For "fun" scroll down to the first review of the book, down to the guy that gave it one star (apparently after reading only part of chapter one). Print it out and keep it with this book. After you read the book, re-read his review and then see if you can answer the question: What planet are the globalists living on?
This just in: According to NPR, one of the last textile factories in the US closed on October 22, 2002. It was a fancy high-end shirt factory in Maine. It had been in business for decades. The women there worked so fast that their hands were just a blur. Not fast enough apparently, as they couldn't compete with the sweat shops of the Third World. (NPR said "foreign competition") Some of the women had worked there for twenty years and cried when they left. I seem to remember the globablists saying that foreigners only took jobs Americans didn't want. Perhaps those women were just crying tears of joy.

Rating: 1 stars
Summary: More Facts, Less Dogma Please
Review: Worldwide worker surplus? Uncontrolled free trade? Has this guy ever read a basic economics text? About halfway through Chapter One of that text he'd encounter a concept called comparative advantage, which since the days of the early Scottish economists has proven that all parties benefit from free trade. What if each of us, for instance, were forced to grow our own food, weave our own clothes, build our own houses? Free trade of course allows us to concentrate on what each of us, throughout the world, does best. One need only look at the economic boom incited in part by NAFTA -- despite the Chicken Little predictions of the protectionists leading up to its ratification -- to realize how much each country in North America has benefited from free trade. Note that "exploited" Mexican workers have just voted the pro-free trade Vicente Fox into office.

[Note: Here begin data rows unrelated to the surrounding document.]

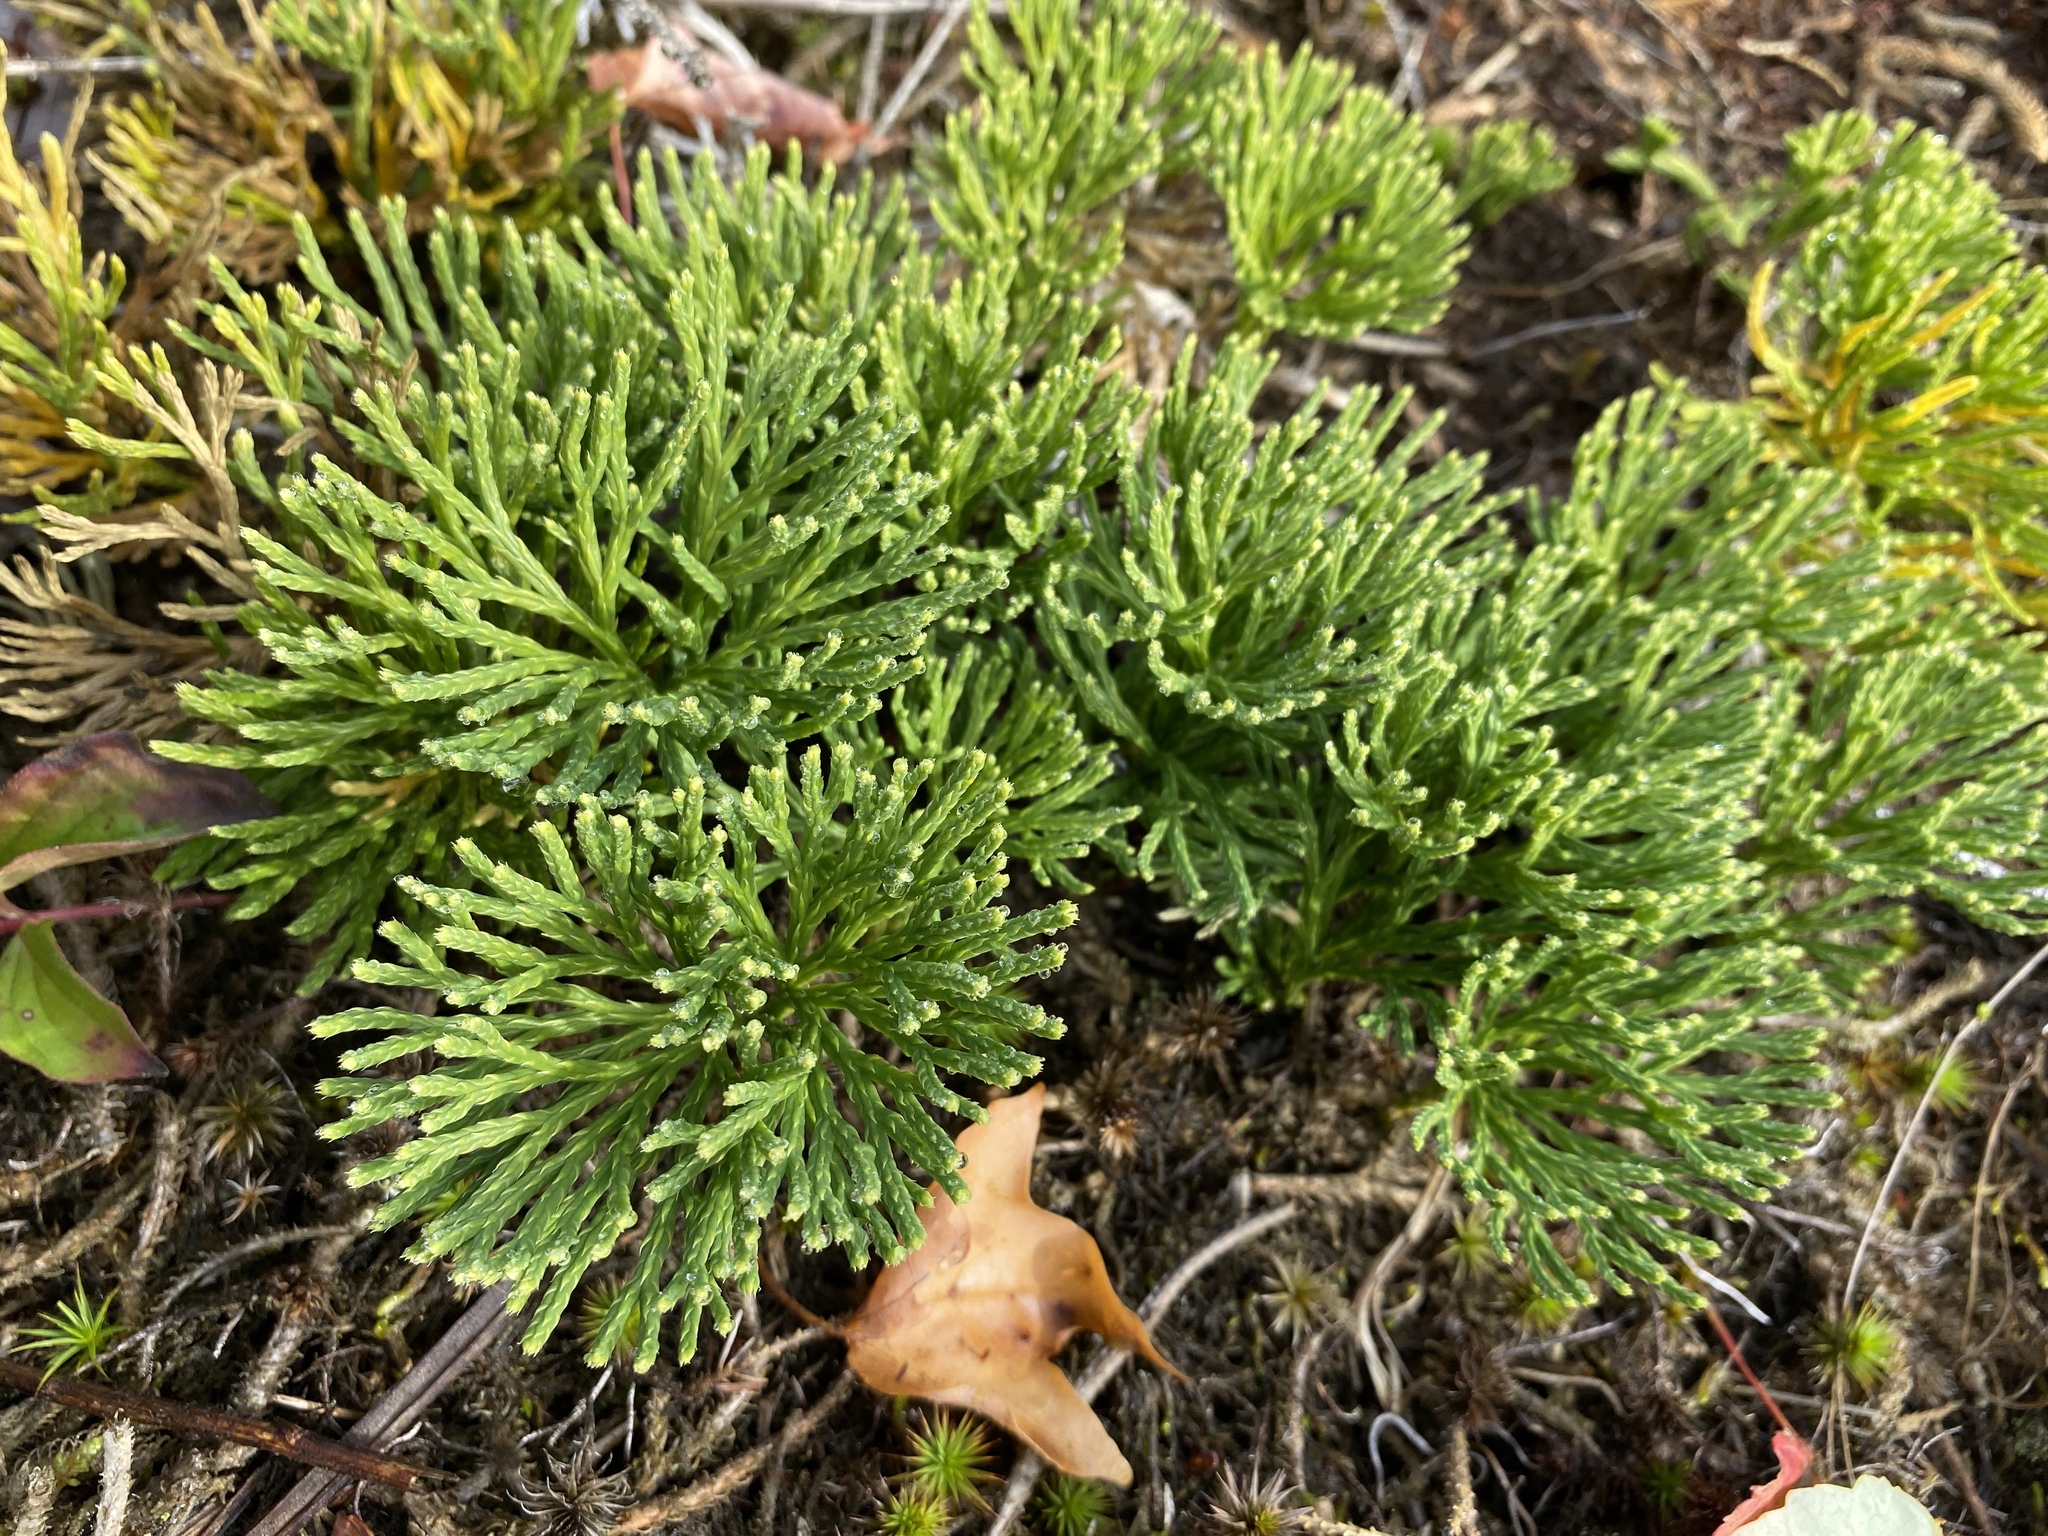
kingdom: Plantae
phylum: Tracheophyta
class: Lycopodiopsida
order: Lycopodiales
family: Lycopodiaceae
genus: Diphasiastrum
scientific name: Diphasiastrum tristachyum
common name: Blue ground-cedar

And, what of this "exploitation" of foreign workers? Is it better in fact to pay them low wages, or just none at all? Artificially high wages cause unemployment -- again, as any rudimentary reading of economics will demonstrate. Innumerable interviews with "oppressed" workers in developing nations reveal the extent to which they are grateful for the introduction of new jobs, at whatever the wage. Furthemore, these workers are only paid "slave wages" by lofty American standards: remember that the cost of living in these countries is extraordinarily low relative to the developed world, as any traveler there has readily recognized.

This apologia for protectionism should be relegated to the same heap that contains Mein Kampf, Das Kapital, and other selective interpretations of the historical record. I don't know about Alan Tonelson, but I think we should care about all workers, not just those who are lucky enough to live in America.